Aim of the exercise:
Output the text of all the items below verbatim, leaving out the pictures.

Study material:
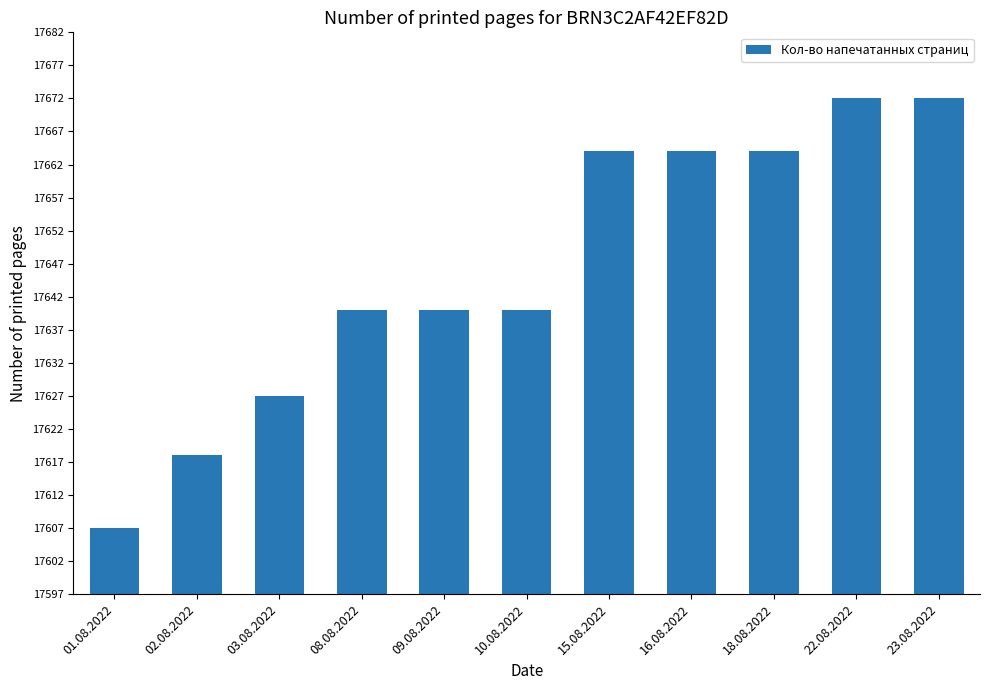

Is it true that the value at 15.08.2022 is 9197?

False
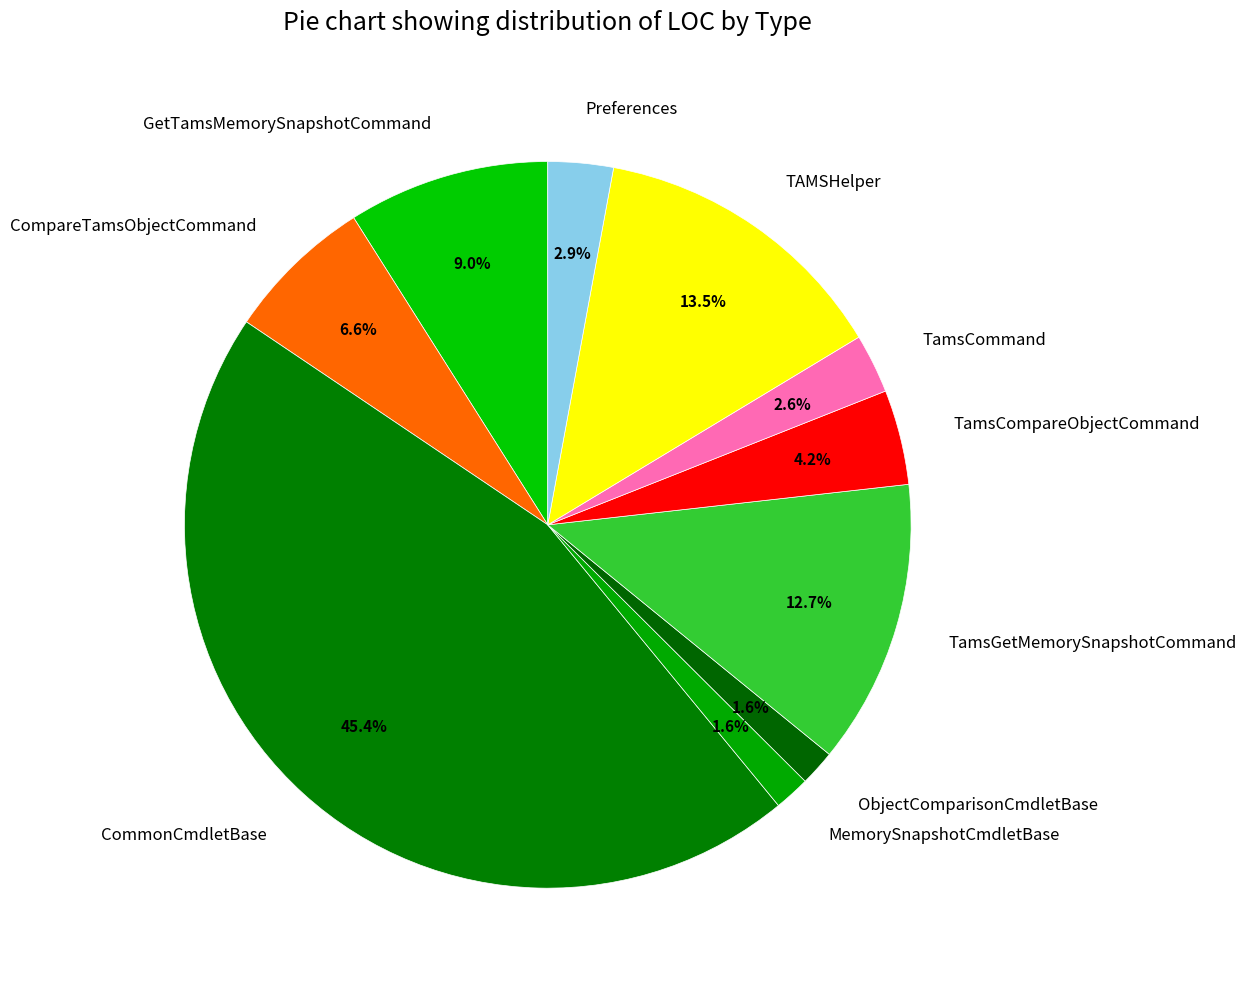

Which slice is the largest?

CommonCmdletBase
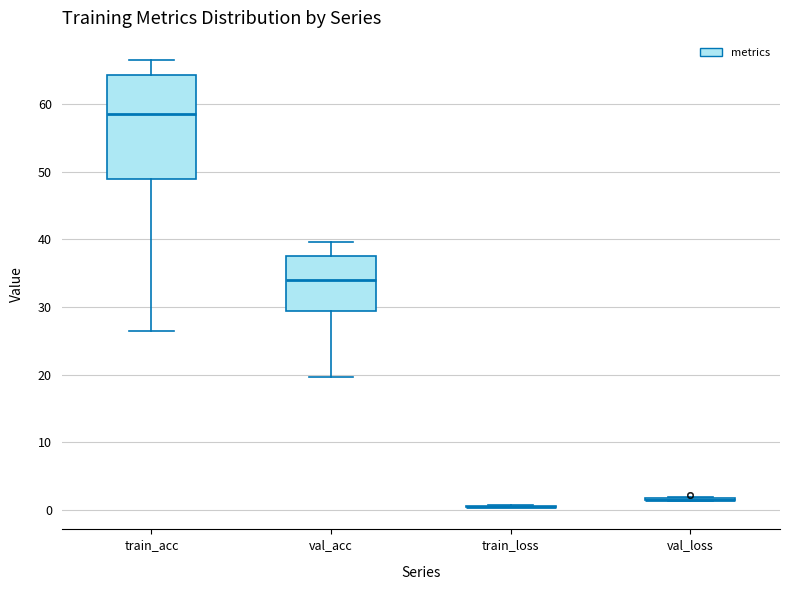

Which box is the tallest, from its lower edge to its upper edge?

train_acc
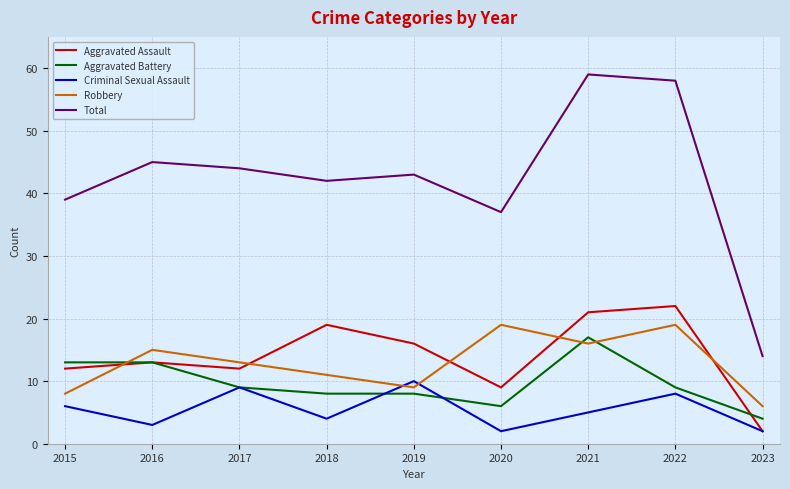

True or false: Robbery and Total cross at least once.

False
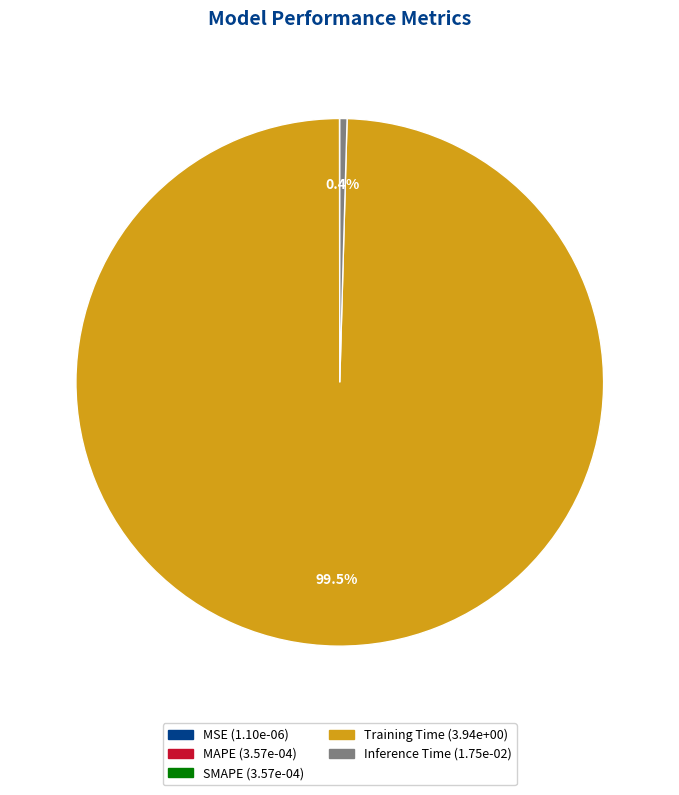

Does Training Time account for over 50% of the chart?

Yes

Task result:
Is it true that the value at 15.08.2022 is 9197?

False

Which slice is the largest?

CommonCmdletBase

Which box is the tallest, from its lower edge to its upper edge?

train_acc

True or false: Robbery and Total cross at least once.

False

Does Training Time account for over 50% of the chart?

Yes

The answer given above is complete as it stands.